To help CIOs figure out what they should be doing with the metaverse, I queried a select group of CXOs at large enterprises about their metaverse plans and immersed myself for several weeks digesting and synthesizing as much information as possible on the topic, including a series of exercises I posed on various social media platforms.

I asked executives to complete the sentence: “The metaverse is ______.” The responses covered the full spectrum ranging from total skepticism and hostility — e.g., “a bunch of really interesting ideas on a whiteboard, that probably won’t actually happen” — through mild interest to evangelical belief. Some believe the metaverse is “a thing, not necessarily the thing”; “evolutionary, not revolutionary”; and should be viewed “merely an extension and rebranding of virtual reality.” One breathless proponent insisted the metaverse is a “parallel virtual plane of existence,” while another claimed it was “a moral imperative.”

Observationally, most agree that the metaverse could be “a place,” that is, an environment where people spend time, and “a platform.” Most executives also believe the metaverse is definitely “a phenomenon” and might be “an opportunity.” At the least, it should be viewed as “the latest step in the overall digitalization of social activities,” most believe.

Follow the money

Research indicates that supply-side organizations are spending big on the metaverse. Meta Platforms, parent to Facebook, is spending approximately US$10 billion per year on metaverse initiatives and plans to continue doing so for the foreseeable future.

Goldman Sachs sees potential for the metaverse to grow into a US$8 trillion market by 2025. Morgan Stanley and Bank of America are also bullish on the metaverse’s prospects.

Still, when asked what images, thoughts, and impressions come to mind when they think about the metaverse, most executives told me they say the metaverse being no different from the early 2000s conception of wearing a VR headset and haptic suit while driving a flying car to your perfect pretend mansion in a soothingly sanitized alternate reality.

If that’s the conception, it’s little wonder few CIOs have spent serious time thinking of the possibilities for their enterprises.

It’s helpful, at times, to think of any new technology using a train metaphor: Someone must invent the train (i.e., the new technology); someone must lay the tracks; and someone must ride the train for the invention’s potential to be fully realized.
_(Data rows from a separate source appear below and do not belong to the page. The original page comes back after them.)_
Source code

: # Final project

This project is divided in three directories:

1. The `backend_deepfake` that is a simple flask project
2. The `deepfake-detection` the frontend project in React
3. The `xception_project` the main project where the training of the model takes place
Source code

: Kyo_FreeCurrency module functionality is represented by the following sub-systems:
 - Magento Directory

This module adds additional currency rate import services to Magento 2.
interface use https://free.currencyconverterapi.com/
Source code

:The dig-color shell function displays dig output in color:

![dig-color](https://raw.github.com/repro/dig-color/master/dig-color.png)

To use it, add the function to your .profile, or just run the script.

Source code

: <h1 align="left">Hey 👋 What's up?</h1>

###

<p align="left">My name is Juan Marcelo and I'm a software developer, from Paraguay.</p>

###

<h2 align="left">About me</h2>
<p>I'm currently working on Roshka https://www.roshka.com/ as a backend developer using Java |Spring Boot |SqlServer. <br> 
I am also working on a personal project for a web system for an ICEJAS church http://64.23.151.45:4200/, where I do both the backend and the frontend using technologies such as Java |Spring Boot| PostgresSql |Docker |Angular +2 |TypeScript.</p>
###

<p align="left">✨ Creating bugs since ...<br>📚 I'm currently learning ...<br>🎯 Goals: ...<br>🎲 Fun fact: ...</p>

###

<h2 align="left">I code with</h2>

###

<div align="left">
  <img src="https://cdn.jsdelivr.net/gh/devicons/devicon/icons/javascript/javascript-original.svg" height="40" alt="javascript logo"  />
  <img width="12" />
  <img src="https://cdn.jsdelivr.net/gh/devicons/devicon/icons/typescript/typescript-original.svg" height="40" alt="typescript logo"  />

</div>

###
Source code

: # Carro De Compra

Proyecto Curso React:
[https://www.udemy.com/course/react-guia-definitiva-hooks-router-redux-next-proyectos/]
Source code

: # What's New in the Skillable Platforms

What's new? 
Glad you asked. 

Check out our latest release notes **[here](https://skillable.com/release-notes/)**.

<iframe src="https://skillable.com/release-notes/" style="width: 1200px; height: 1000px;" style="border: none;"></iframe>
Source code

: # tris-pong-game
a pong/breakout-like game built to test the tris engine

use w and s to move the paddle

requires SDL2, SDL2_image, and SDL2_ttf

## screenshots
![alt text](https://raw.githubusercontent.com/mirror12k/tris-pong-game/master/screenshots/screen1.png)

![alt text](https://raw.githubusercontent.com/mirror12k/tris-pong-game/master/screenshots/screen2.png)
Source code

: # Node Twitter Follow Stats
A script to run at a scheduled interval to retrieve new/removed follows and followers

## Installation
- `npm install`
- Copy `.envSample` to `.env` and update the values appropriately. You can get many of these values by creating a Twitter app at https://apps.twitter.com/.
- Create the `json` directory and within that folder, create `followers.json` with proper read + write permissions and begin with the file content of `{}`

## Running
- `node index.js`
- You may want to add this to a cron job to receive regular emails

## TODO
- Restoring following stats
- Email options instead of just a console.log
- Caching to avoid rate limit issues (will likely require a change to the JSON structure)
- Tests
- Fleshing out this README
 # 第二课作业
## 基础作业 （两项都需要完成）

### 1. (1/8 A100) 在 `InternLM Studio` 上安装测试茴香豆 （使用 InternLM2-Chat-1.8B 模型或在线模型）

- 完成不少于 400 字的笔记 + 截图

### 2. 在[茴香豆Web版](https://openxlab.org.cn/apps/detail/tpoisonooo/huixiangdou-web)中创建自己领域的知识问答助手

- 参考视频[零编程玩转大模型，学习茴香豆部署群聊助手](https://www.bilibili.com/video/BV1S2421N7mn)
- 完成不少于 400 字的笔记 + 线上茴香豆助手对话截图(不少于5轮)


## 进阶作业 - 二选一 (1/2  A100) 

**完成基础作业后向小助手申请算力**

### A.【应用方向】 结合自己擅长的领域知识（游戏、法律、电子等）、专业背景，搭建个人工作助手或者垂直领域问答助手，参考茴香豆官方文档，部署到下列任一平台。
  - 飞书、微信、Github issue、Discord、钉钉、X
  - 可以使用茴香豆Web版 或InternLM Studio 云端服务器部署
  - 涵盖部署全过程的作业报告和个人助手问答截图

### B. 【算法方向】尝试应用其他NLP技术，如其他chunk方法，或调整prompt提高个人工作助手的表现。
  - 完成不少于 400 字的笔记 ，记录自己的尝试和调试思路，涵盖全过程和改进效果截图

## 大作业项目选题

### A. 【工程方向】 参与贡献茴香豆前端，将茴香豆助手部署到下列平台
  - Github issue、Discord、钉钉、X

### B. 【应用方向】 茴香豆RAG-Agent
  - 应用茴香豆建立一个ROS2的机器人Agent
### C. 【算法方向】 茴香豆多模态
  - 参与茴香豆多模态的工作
This last group represents those who buy and deploy the technology — a seat set squarely for the CIO.

I asked executives to place themselves on a spectrum of:

There is no trainThere is a train and I should probably be on itThe train has already left the station and I am behind

Most executives placed themselves somewhere beyond “there is no train” and closer to “there is a train and I should probably be on it.”

A heavily networked CIO at a major energy company explained, “None of the corporates are playing with it and it’s still pretty fringe outside of the Facebooks of the world.” The former managing director of a major venture capital firm admitted, “Metaverse, I am not even a tourist in that world.” And a Texas tech magnate insisted, “I know lots of smart people and none of them can even spell metaverse.”

So, if the potential is something that can be realized, perhaps IT leaders will soon find themselves in the third group, having been left behind, if they don’t start investigating soon.

Get on the train

As with any emerging technology it is never a bad idea to ask, “What problem might this new technology solve?”

Mike Conley, CIO and senior vice president of the Cleveland Cavaliers and Rocket Mortgage FieldHouse, is doing exactly the right thing regarding the metaverse.

He is experimenting and prototyping in the metaverse space seeking to engage the 99% of fans who will never actually attend a game. The Cleveland Cavaliers basketball team as a brand has more than 30 million followers globally. Historically, the primary focus for sports organizaitons has been on the 1% of fans that physically come inside the arena.

The metaverse has the potential to change that.